> _Required action_:
Tell how many lines in the data contain the word "words", and leave out everything else.
====================
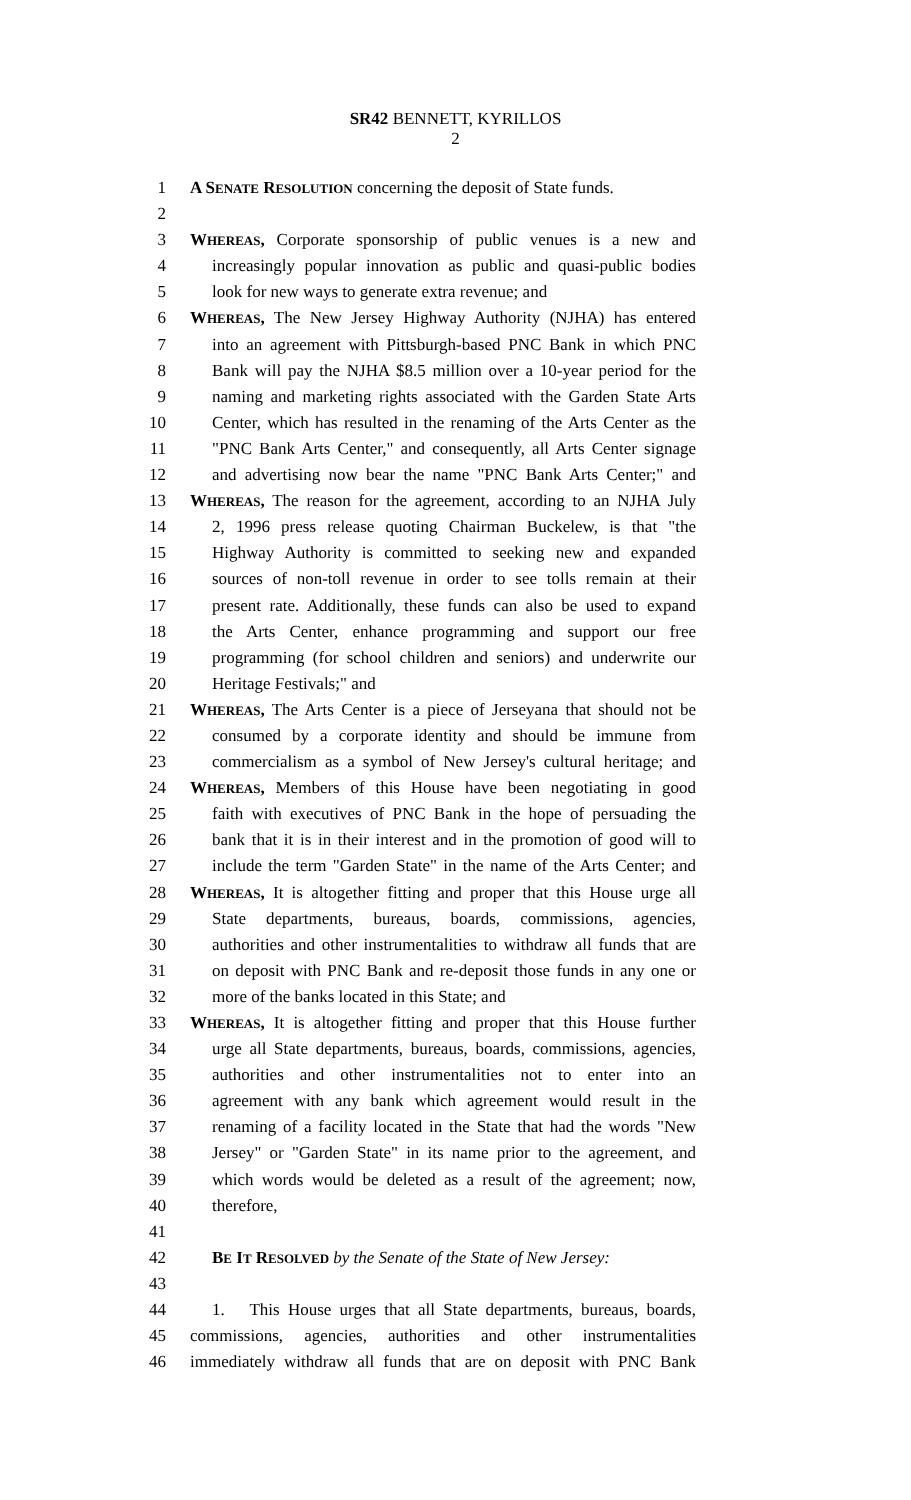SR42 BENNETT, KYRILLOS
2
1 A SENATE RESOLUTION concerning the deposit of State funds.
2
3 WHEREAS, Corporate sponsorship of public venues is a new and
4 increasingly popular innovation as public and quasi-public bodies
5 look for new ways to generate extra revenue; and
6 WHEREAS, The New Jersey Highway Authority (NJHA) has entered
7 into an agreement with Pittsburgh-based PNC Bank in which PNC
8 Bank will pay the NJHA $8.5 million over a 10-year period for the
9 naming and marketing rights associated with the Garden State Arts
10 Center, which has resulted in the renaming of the Arts Center as the
11 "PNC Bank Arts Center," and consequently, all Arts Center signage
12 and advertising now bear the name "PNC Bank Arts Center;" and
13 WHEREAS, The reason for the agreement, according to an NJHA July
14 2, 1996 press release quoting Chairman Buckelew, is that "the
15 Highway Authority is committed to seeking new and expanded
16 sources of non-toll revenue in order to see tolls remain at their
17 present rate. Additionally, these funds can also be used to expand
18 the Arts Center, enhance programming and support our free
19 programming (for school children and seniors) and underwrite our
20 Heritage Festivals;" and
21 WHEREAS, The Arts Center is a piece of Jerseyana that should not be
22 consumed by a corporate identity and should be immune from
23 commercialism as a symbol of New Jersey's cultural heritage; and
24 WHEREAS, Members of this House have been negotiating in good
25 faith with executives of PNC Bank in the hope of persuading the
26 bank that it is in their interest and in the promotion of good will to
27 include the term "Garden State" in the name of the Arts Center; and
28 WHEREAS, It is altogether fitting and proper that this House urge all
29 State departments, bureaus, boards, commissions, agencies,
30 authorities and other instrumentalities to withdraw all funds that are
31 on deposit with PNC Bank and re-deposit those funds in any one or
32 more of the banks located in this State; and
33 WHEREAS, It is altogether fitting and proper that this House further
34 urge all State departments, bureaus, boards, commissions, agencies,
35 authorities and other instrumentalities not to enter into an
36 agreement with any bank which agreement would result in the
37 renaming of a facility located in the State that had the words "New
38 Jersey" or "Garden State" in its name prior to the agreement, and
39 which words would be deleted as a result of the agreement; now,
40 therefore,
41
42 BE IT RESOLVED by the Senate of the State of New Jersey:
43
44 1. This House urges that all State departments, bureaus, boards,
45 commissions, agencies, authorities and other instrumentalities
46 immediately withdraw all funds that are on deposit with PNC Bank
====================
> _Completed exercise_:
2